Imposibilitada de mantener el contenido que le insuflaba vida, la Reforma, ideal de quienes divisaban un nuevo ciclo de civilización que se abriría en América, se confina en la órbita del claustro; con este aspecto técnico de la Reforma, las oligarquías locales se manifestaron a veces tolerantes, considerándolo como expresión de inquietudes juveniles, susceptibles de ser encauzadas con una aleación de dureza y suavidad. Así ocurrió en el Rio de la Plata, uno de los focos principales de la Reforma, donde ésta perdió su sentido nacional. Se diluyó en los cánones de una democracia liberal abstracta, la misma cobertura con que se disfrazaban las naciones imperialistas privilegiadas de Occidente. Y se hicieron «reformistas», amigos de la Reforma, sus partidarios, los peores enemigos que ella tuvo.

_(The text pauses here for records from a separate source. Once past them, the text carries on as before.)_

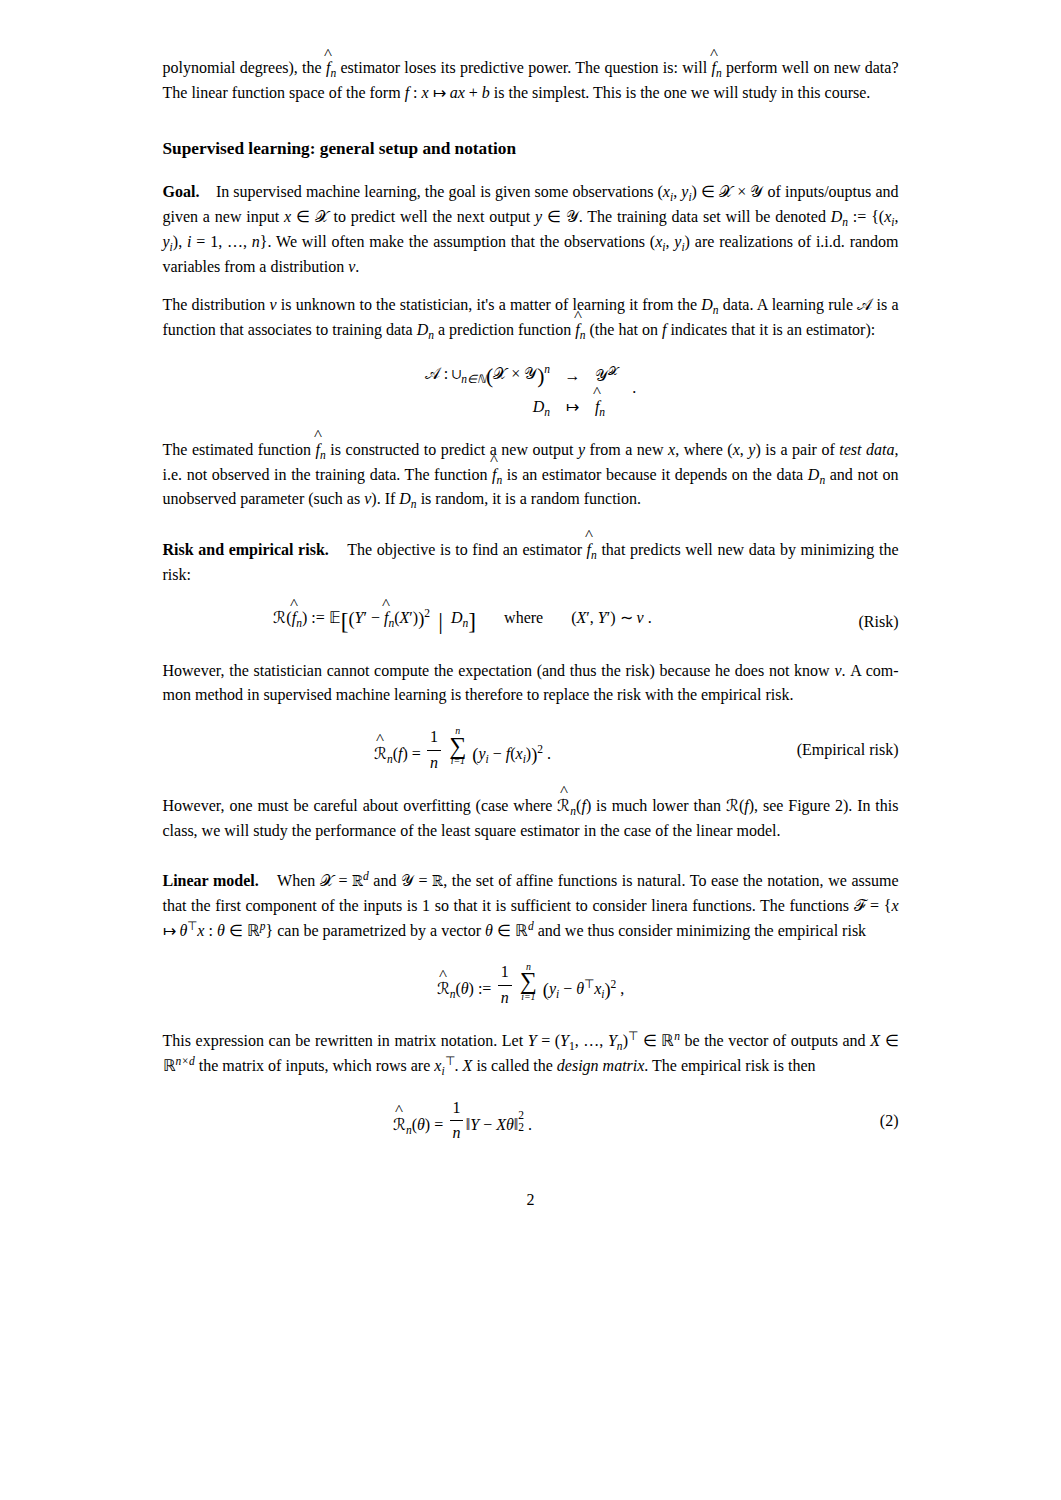polynomial degrees), the fn estimator loses its predictive power. The question is: will fn perform well on new data? The linear function space of the form f : x ↦ ax + b is the simplest. This is the one we will study in this course.
Supervised learning: general setup and notation
Goal. In supervised machine learning, the goal is given some observations (xi, yi) ∈ 𝒳 × 𝒴 of inputs/ouptus and given a new input x ∈ 𝒳 to predict well the next output y ∈ 𝒴. The training data set will be denoted Dn := {(xi, yi), i = 1, …, n}. We will often make the assumption that the observations (xi, yi) are realizations of i.i.d. random variables from a distribution ν.
The distribution ν is unknown to the statistician, it's a matter of learning it from the Dn data. A learning rule 𝒜 is a function that associates to training data Dn a prediction function fn (the hat on f indicates that it is an estimator):
𝒜 : ∪n∈ℕ(𝒳 × 𝒴)n → 𝒴𝒳 Dn ↦ fn .
The estimated function fn is constructed to predict a new output y from a new x, where (x, y) is a pair of test data, i.e. not observed in the training data. The function fn is an estimator because it depends on the data Dn and not on unobserved parameter (such as ν). If Dn is random, it is a random function.
Risk and empirical risk. The objective is to find an estimator fn that predicts well new data by minimizing the risk:
ℛ(fn) := 𝔼[(Y′ − fn(X′))2 | Dn] where (X′, Y′) ∼ ν . (Risk)
However, the statistician cannot compute the expectation (and thus the risk) because he does not know ν. A common method in supervised machine learning is therefore to replace the risk with the empirical risk.
ℛn(f) = 1 n n∑i=1 (yi − f(xi))2 . (Empirical risk)
However, one must be careful about overfitting (case where ℛn(f) is much lower than ℛ(f), see Figure 2). In this class, we will study the performance of the least square estimator in the case of the linear model.
Linear model. When 𝒳 = ℝd and 𝒴 = ℝ, the set of affine functions is natural. To ease the notation, we assume that the first component of the inputs is 1 so that it is sufficient to consider linera functions. The functions ℱ = {x ↦ θ⊤x : θ ∈ ℝp} can be parametrized by a vector θ ∈ ℝd and we thus consider minimizing the empirical risk
ℛn(θ) := 1 n n∑i=1 (yi − θ⊤xi)2 ,
This expression can be rewritten in matrix notation. Let Y = (Y1, …, Yn)⊤ ∈ ℝn be the vector of outputs and X ∈ ℝn×d the matrix of inputs, which rows are xi⊤. X is called the design matrix. The empirical risk is then
ℛn(θ) = 1 n‖Y − Xθ‖22 . (2)
2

Pero hubo una excepción y fue en el Perú, donde contrariamente, la Reforma dio origen a todo un movimiento político, la. Alianza Popular Revolucionaria Americana (APRA), que llevó al tope las banderas nacionales del movimiento estudiantil. Examinemos las causas de esta radical diferencia.
LA REFORMA EN EL PERÚ
En muchos países latinoamericanos, donde los indígenas constituyen una gran proporción del pueblo, cuando no su mayoría, (8) nos encontramos ante dos estructuras económico-sociales distintas. Una de ellas, llamémosla el ámbito exportador-importador, que ejerce oficialmente los destinos de la República, está constituida por la población blanca, de habla castellana, de cultura europea, de religión católica. La otra, está formada por los campesinos indios. Éstos se encuentran sometidos a la explotación feudal, producen y viven en condiciones primitivas; no poseen capacidad de venta ni de compra; carecen de derechos civiles y menos políticos; están analfabetizados. Hablan, asimismo, su idioma autóctono como en la época de los incas, chibchas, mayas, nahuatles y aztecas y conservan gran parte de sus tradiciones culturales, artísticas y religiosas prehispánicas, expresando con ello su resistencia a asimilarse a una civilización que sólo conocen a través de su opresor, el gamonal o hacendado, aliados con el imperialismo. Esta nacionalidad antigua, apartada del movimiento civilizado, existía, como enquistada en la otra, sin que se hubiesen fundido, interpenetrado, denunciando de este modo la incompletitud de nuestro desarrollo, nuestra frustración revolucionaria.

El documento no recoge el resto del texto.